Rheumatic fever is a delayed immune response that can occur after infections with certain group A streptococcal bacteria. It causes damage to certain organs, particularly the heart.
What is going on in the body?
Strep throat and scarlet fever are two types of infections that precede rheumatic fever. If a person is not treated effectively with antibiotics for these infections, he or she may have an immune response. The effects of this response can be seen in the heart, joints, brain, and skin.
The most serious effect of rheumatic fever is a heart valve defect known as mitral stenosis. Rheumatic fever was more common before antibiotics were available to treat infections.
What are the causes and risks of the disease?
Rheumatic fever is an immune response to an infection with group A streptococcus. The same bacteria cause strep throat and scarlet fever. While streptococcal skin infections are relatively common, they have not been linked to rheumatic fever.
Rheumatic fever is most prevalent in school-age children who are 5 to 15 years old. It is seen most often in the cold winter months when strep throat is also most common. Rheumatic fever may also occur in adults. It is seen with equal frequency in men and women. However, women with rheumatic fever are more likely to develop Sydenham chorea and mitral stenosis.
What can be done to prevent the disease?
Effective treatment of strep infections
with antibiotics significantly lowers a person's risk of developing rheumatic fever. Individuals with these infections should take their full course of antibiotics, even after symptoms are gone.
How is the disease diagnosed?
Diagnosis of rheumatic fever starts with a medical history and physical examination. The healthcare professional may also order diagnostic tests. These may include the following:
- a throat culture
- an antibody titer
- an echocardiogram, or ultrasound of the heart
- a chest X-ray
The American Heart Association has issued guidelines for the diagnosis of rheumatic fever. Known as the Jones criteria, these guidelines include lab test findings as well as signs and symptoms of the disease.
Long Term Effects
What are the long-term effects of the disease?
In 75% of people with rheumatic fever, the acute attack lasts only 6 weeks.
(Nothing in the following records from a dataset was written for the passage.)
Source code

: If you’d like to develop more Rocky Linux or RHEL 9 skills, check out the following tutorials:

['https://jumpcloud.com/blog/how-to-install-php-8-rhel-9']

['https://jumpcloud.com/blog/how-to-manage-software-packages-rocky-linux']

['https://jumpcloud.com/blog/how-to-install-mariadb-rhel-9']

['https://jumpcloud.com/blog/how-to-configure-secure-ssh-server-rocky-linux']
Ninety percent of the cases of rheumatic fever resolve in 12 weeks or less, and more than 95% in six months or less.
The many possible complications of rheumatic fever include:
anemia, which is a low red blood cell count
arrhythmias, which are abnormal heart rhythms
bacterial pericarditis, an inflammation of the sac surrounding the heart
congestive heart failure, a condition in which the weakened heart is unable to pump blood effectively throughout the body
endocarditis, which is an inflammation of the lining of the heart
heart valve damage, including mitral stenosis and mitral valve prolapse
proteinuria, a condition in which protein is lost in the urine
Sydenham chorea, a nervous system disorder that causes involuntary, writhing movements
What are the risks to others?
Rheumatic fever itself is not contagious and poses no risk to others. However, the streptococcal infection can be highly contagious.
What are the treatments for the disease?
A person with strep throat will be given antibiotics such as penicillin and erythromycin. Nonsteroidal anti-inflammatory drugs (NSAIDs) such as aspirin and ibuprofen, may be used as needed for pain and fever. However, aspirin should not be used by children because of the risk for developing a serious neurologic condition called Reye syndrome.
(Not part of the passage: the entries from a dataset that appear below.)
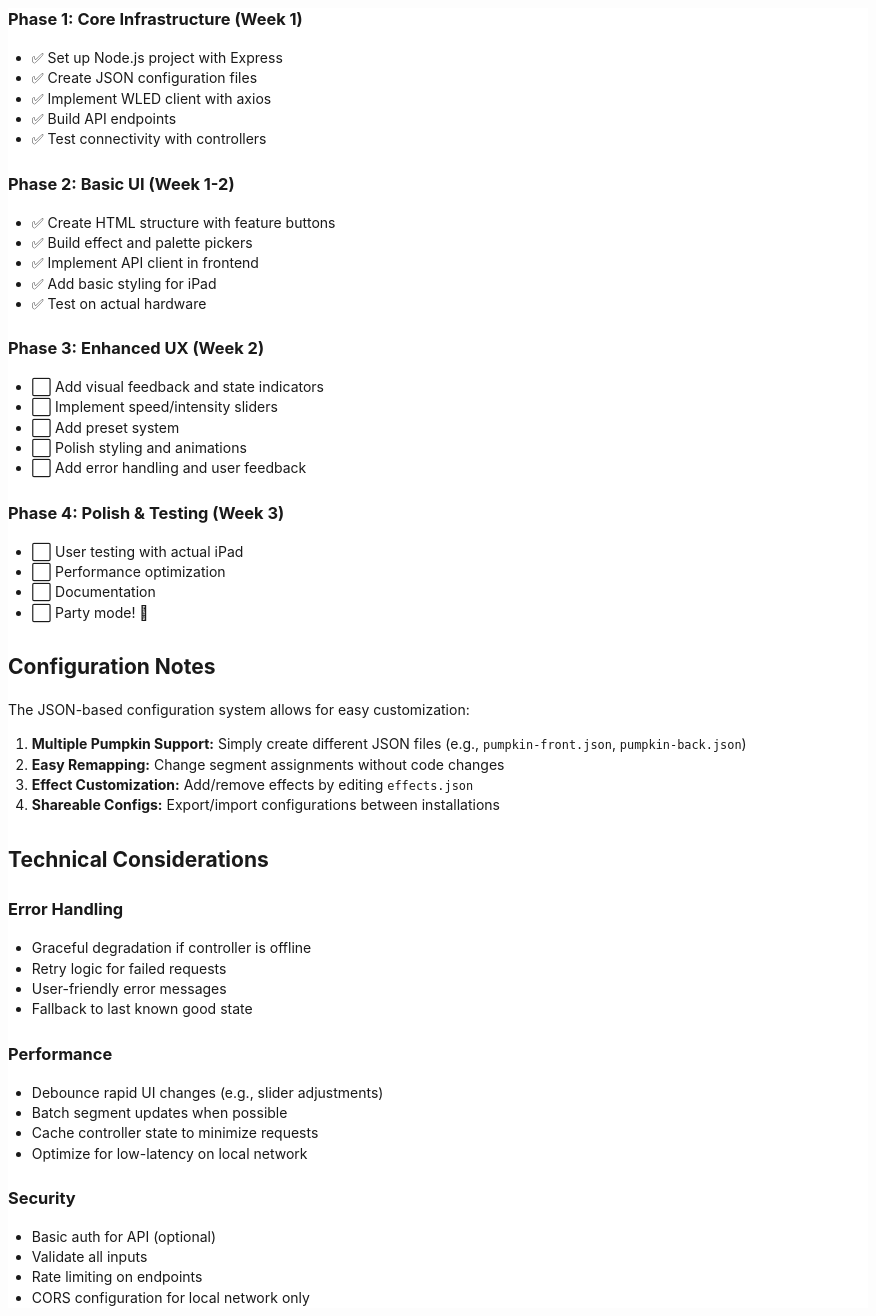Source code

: ### Phase 1: Core Infrastructure (Week 1)
- ✅ Set up Node.js project with Express
- ✅ Create JSON configuration files
- ✅ Implement WLED client with axios
- ✅ Build API endpoints
- ✅ Test connectivity with controllers

### Phase 2: Basic UI (Week 1-2)
- ✅ Create HTML structure with feature buttons
- ✅ Build effect and palette pickers
- ✅ Implement API client in frontend
- ✅ Add basic styling for iPad
- ✅ Test on actual hardware

### Phase 3: Enhanced UX (Week 2)
- ⬜ Add visual feedback and state indicators
- ⬜ Implement speed/intensity sliders
- ⬜ Add preset system
- ⬜ Polish styling and animations
- ⬜ Add error handling and user feedback

### Phase 4: Polish & Testing (Week 3)
- ⬜ User testing with actual iPad
- ⬜ Performance optimization
- ⬜ Documentation
- ⬜ Party mode! 🎃

## Configuration Notes

The JSON-based configuration system allows for easy customization:

1. **Multiple Pumpkin Support:** Simply create different JSON files (e.g., `pumpkin-front.json`, `pumpkin-back.json`)
2. **Easy Remapping:** Change segment assignments without code changes
3. **Effect Customization:** Add/remove effects by editing `effects.json`
4. **Shareable Configs:** Export/import configurations between installations

## Technical Considerations

### Error Handling
- Graceful degradation if controller is offline
- Retry logic for failed requests
- User-friendly error messages
- Fallback to last known good state

### Performance
- Debounce rapid UI changes (e.g., slider adjustments)
- Batch segment updates when possible
- Cache controller state to minimize requests
- Optimize for low-latency on local network

### Security
- Basic auth for API (optional)
- Validate all inputs
- Rate limiting on endpoints
- CORS configuration for local network only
A person who has rheumatic fever will be given antibiotics as well as NSAIDs. Corticosteroids, such as prednisone, may be used to modify the immune response. Bed rest is recommended for a person who has rheumatic fever. Some healthcare professionals prescribe digoxin (i.e., Lanoxin), a medicine that strengthens the contractions of the heart.
After the initial treatment, a slow increase in physical activity is allowed. Any complications are treated on a case-by-case basis.
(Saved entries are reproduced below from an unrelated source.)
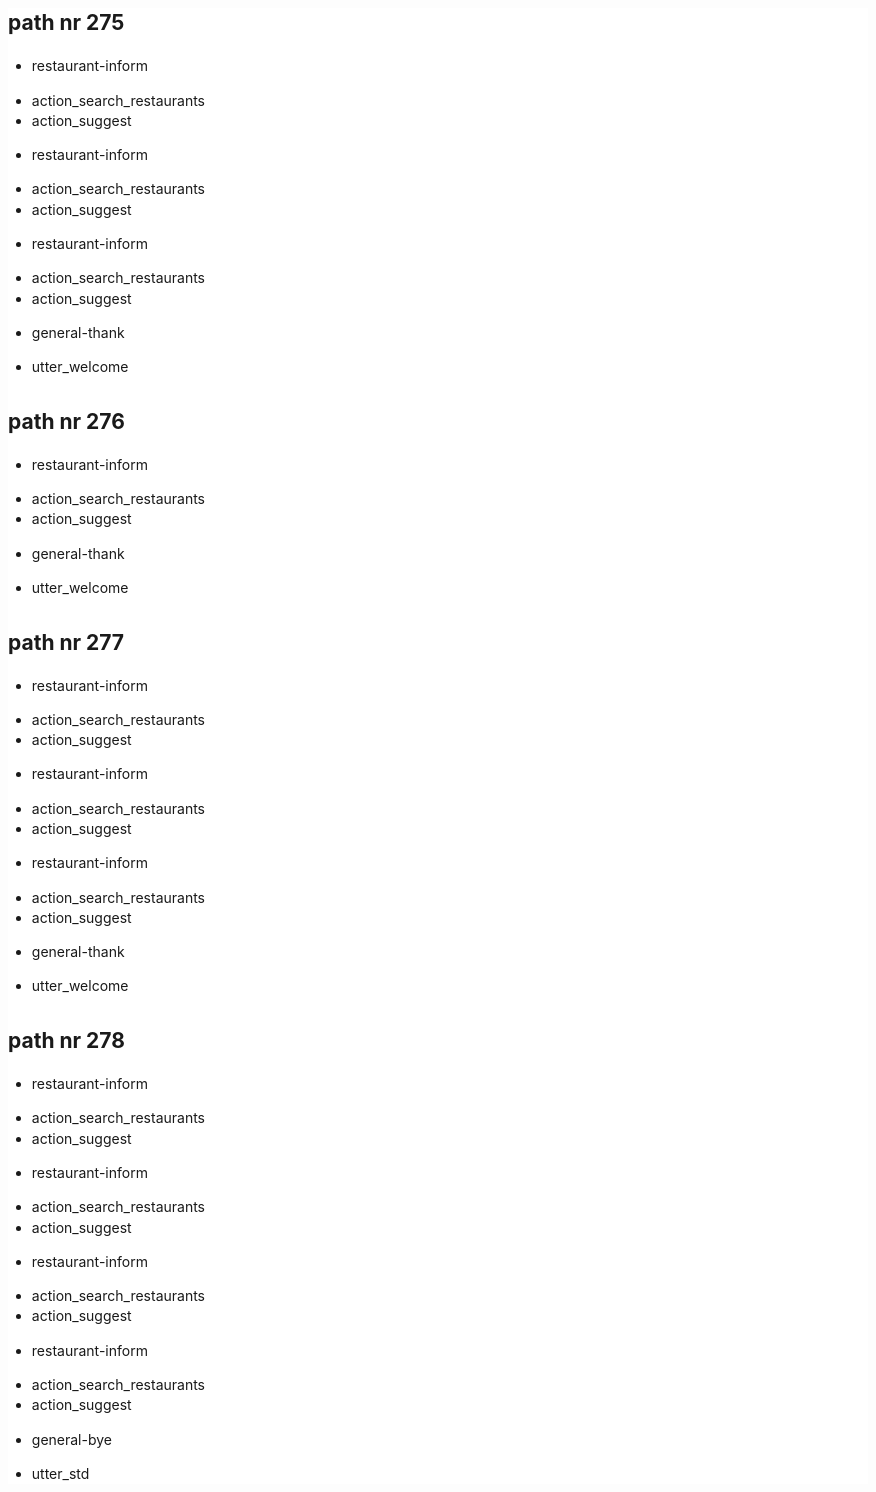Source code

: ## path nr 275
 * restaurant-inform
  - action_search_restaurants
  - action_suggest
 * restaurant-inform
  - action_search_restaurants
  - action_suggest
 * restaurant-inform
  - action_search_restaurants
  - action_suggest
 * general-thank
  - utter_welcome

## path nr 276
 * restaurant-inform
  - action_search_restaurants
  - action_suggest
 * general-thank
  - utter_welcome

## path nr 277
 * restaurant-inform
  - action_search_restaurants
  - action_suggest
 * restaurant-inform
  - action_search_restaurants
  - action_suggest
 * restaurant-inform
  - action_search_restaurants
  - action_suggest
 * general-thank
  - utter_welcome

## path nr 278
 * restaurant-inform
  - action_search_restaurants
  - action_suggest
 * restaurant-inform
  - action_search_restaurants
  - action_suggest
 * restaurant-inform
  - action_search_restaurants
  - action_suggest
 * restaurant-inform
  - action_search_restaurants
  - action_suggest
 * general-bye
  - utter_std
What are the side effects of the treatments?
Antibiotics and pain medicines
may cause stomach upset, rash, and allergic reactions. Corticosteroids can increase the person's risk of infection.
What happens after treatment for the disease?
A person who has had rheumatic fever may need lifelong treatment with antibiotics to prevent further attacks. He or she may also be advised to take preventive antibiotics before surgery or dental procedures.
How is the disease monitored?
The healthcare professional will monitor a person for the complications of rheumatic fever, sometimes with repeated echocardiograms and other tests. Any new or worsening symptoms should be reported to the professional.